→ **Etkinlik 1**:
Müttefik borçlarını konu alan metinde "Dolayısıyla Britanya donanması" sözleriyle başlayan ve "borç para vermedi." sözleri de dahil olmak üzere bu sözlere kadar süren bölümü hiçbir değişiklik yapmadan yazınız.

→ **Alıştırma Metni**:
☆ ☆ ☆ ☆ ☆
Bir İngiliz ve pratik bir adam olarak Keynes, yeni bir gerçekle yüzleşiyor.
Çünkü Britanya, ABD’ye olan borçlarını kabul etti. Bu borcu silmeye başladı
bile.
Müttefik
kuvvetlerin birbirlerine olan borçları meselesi, demek ki başka bir biçimde ele
alınıyor. Bu konuda Keynes, esasen fikrini değiştirmiş değil, sadece borçların
iptali ihtimaline dair görüşünü değiştirdi.
Keynes,
Fransız hazinesinin müttefik kuvvetlerin borçlarının politik değil, ticari borç
olduğuna ilişkin tezini kabul ediyor. Hatta Keynes, daha radikal bir tez ortaya
atıyor. Onun düşüncesine göre, aslında böyle bir borç da yok:
“Müttefik kuvvetlerin her
biri tüm enerjilerini savaşa harcadı. Amerikalıların dediği gibi, savaş
kaçınılmaz bir süreçti. Ama müttefik kuvvetlerin her biri elindeki gücü aynı
şekilde kullanmadı. Örneğin Fransa, ordusuna öncelik verdi. Sahaya sürdüğü insan
sayısının nüfusuna oranı ve düşmanın işgal ettiği toprak miktarı dikkate
alındığında Fransa, savaşın ilk yılında ordusunu donatacak ve halkını
mücadeleye devam edeceği süre boyunca besleyecek ekonomik güce yeterince sahip
değildi. Buna karşılık Britanya, askeri açıdan Fransa kadar çaba sarf etmedi.
Dolayısıyla Britanya donanması Fransa’nınkinden daha büyük. Ayrıca Britanya,
mali açıdan daha fazla çaba ortaya koydu, çünkü Amerikan müdahalesinden önce
biz, elimizdeki tüm serveti ve sanayi gücünü müttefik kuvvetlere yapılacak
yardımlara, onların donatılmasına ve beslenmesine tahsis ettik. Amerikalılar da
esas olarak mali alanda çaba harcadılar.”
Keynes,
bu noktada müttefik kuvvetler içerisindeki her bir devletin ortak dava için
elinden geleni yaptığını söylüyor.
Bazı
ülkeler tedarik konusunda katkı sundular, bazıları ise askerden çok para
katkısı yaptılar. Özetle hiçbir müttefik ülke, bir diğerine borç para vermedi.
☆ ☆ ☆ ☆ ☆
→ **Alıştırma Girdisi**:
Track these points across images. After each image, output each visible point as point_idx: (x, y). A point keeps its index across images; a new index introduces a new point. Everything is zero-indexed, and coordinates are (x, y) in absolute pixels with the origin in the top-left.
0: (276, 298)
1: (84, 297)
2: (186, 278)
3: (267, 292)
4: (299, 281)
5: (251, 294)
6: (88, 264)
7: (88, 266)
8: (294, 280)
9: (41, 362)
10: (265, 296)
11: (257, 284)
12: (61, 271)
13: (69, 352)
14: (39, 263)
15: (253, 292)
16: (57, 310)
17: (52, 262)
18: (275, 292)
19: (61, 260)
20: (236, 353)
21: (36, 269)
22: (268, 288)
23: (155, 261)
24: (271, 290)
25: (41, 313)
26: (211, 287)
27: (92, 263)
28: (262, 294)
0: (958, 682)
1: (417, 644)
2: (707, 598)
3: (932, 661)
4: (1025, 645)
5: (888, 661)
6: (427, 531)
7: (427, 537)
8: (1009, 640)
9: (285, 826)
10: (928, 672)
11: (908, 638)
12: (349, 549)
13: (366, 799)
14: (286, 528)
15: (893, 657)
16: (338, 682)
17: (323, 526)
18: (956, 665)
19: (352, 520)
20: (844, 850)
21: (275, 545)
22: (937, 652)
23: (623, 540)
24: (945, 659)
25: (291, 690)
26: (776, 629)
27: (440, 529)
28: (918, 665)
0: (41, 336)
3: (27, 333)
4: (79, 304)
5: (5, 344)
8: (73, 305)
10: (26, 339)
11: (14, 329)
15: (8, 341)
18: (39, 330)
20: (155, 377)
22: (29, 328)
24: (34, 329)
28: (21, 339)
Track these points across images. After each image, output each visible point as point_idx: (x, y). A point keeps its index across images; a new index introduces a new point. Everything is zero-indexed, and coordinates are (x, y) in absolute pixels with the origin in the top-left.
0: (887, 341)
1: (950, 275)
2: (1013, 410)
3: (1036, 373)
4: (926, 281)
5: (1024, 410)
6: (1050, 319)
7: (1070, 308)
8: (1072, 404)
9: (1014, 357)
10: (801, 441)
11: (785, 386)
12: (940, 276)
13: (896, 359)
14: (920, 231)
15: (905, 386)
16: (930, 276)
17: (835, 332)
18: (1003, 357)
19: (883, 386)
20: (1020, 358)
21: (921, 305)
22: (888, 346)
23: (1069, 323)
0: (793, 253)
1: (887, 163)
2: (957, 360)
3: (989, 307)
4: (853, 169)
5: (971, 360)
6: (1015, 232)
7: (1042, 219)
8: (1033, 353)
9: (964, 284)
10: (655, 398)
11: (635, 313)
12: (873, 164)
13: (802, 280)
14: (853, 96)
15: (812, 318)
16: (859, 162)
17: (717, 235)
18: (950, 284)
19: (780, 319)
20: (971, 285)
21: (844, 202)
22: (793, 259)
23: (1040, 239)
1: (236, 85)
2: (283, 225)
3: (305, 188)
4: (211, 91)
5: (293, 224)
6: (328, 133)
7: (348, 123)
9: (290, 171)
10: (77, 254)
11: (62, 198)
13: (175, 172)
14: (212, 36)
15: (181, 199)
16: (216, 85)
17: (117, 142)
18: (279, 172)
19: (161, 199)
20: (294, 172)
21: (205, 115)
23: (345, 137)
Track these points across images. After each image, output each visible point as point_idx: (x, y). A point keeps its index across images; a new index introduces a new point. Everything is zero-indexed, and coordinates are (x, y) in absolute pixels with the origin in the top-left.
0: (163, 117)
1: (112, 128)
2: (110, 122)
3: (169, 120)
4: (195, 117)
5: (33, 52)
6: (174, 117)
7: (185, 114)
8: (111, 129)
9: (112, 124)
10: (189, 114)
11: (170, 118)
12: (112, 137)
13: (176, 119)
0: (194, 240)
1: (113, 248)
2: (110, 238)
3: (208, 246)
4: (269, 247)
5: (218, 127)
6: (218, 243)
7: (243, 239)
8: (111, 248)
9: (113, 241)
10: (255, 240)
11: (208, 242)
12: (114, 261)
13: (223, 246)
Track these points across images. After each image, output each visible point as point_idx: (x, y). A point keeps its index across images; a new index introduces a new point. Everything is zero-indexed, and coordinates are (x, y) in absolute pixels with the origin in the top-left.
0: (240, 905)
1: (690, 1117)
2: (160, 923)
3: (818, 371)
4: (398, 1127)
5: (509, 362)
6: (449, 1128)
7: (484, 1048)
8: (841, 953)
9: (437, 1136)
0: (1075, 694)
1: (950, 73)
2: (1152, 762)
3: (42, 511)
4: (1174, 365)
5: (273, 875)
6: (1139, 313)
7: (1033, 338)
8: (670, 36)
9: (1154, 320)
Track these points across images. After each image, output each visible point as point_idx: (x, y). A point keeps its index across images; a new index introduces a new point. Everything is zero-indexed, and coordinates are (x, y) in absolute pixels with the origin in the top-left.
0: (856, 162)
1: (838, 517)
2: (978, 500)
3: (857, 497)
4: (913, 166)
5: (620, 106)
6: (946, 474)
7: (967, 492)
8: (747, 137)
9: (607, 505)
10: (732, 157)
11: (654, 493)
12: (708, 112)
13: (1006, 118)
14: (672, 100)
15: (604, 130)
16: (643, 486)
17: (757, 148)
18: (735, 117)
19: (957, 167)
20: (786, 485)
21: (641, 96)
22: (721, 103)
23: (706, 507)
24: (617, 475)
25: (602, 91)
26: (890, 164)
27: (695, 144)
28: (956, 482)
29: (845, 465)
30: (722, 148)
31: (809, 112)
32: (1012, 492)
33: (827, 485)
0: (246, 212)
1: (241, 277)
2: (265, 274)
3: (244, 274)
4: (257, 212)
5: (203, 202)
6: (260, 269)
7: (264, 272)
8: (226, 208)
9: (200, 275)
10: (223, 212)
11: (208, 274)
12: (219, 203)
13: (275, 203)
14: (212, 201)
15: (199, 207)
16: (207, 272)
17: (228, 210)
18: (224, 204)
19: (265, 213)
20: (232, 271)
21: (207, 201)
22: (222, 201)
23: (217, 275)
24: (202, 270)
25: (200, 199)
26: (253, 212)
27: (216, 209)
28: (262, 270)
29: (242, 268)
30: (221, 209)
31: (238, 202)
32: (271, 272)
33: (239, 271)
☆ ☆ ☆ ☆ ☆
→ **Etkinlik 2**:
Alıştırma girdisinin ilk satırından "1: (84, 297)" ifadesinin geçtiği satıra kadar, o satır da dahil, satırları aynen çıkarınız. Bunların dışında hiçbir satır vermeyiniz.

→ **Yazılı Yanıt 1**:
Dolayısıyla Britanya donanması Fransa’nınkinden daha büyük. Ayrıca Britanya,
mali açıdan daha fazla çaba ortaya koydu, çünkü Amerikan müdahalesinden önce
biz, elimizdeki tüm serveti ve sanayi gücünü müttefik kuvvetlere yapılacak
yardımlara, onların donatılmasına ve beslenmesine tahsis ettik. Amerikalılar da
esas olarak mali alanda çaba harcadılar.”
Keynes,
bu noktada müttefik kuvvetler içerisindeki her bir devletin ortak dava için
elinden geleni yaptığını söylüyor.
Bazı
ülkeler tedarik konusunda katkı sundular, bazıları ise askerden çok para
katkısı yaptılar. Özetle hiçbir müttefik ülke, bir diğerine borç para vermedi.

→ **Yazılı Yanıt 2**:
Track these points across images. After each image, output each visible point as point_idx: (x, y). A point keeps its index across images; a new index introduces a new point. Everything is zero-indexed, and coordinates are (x, y) in absolute pixels with the origin in the top-left.
0: (276, 298)
1: (84, 297)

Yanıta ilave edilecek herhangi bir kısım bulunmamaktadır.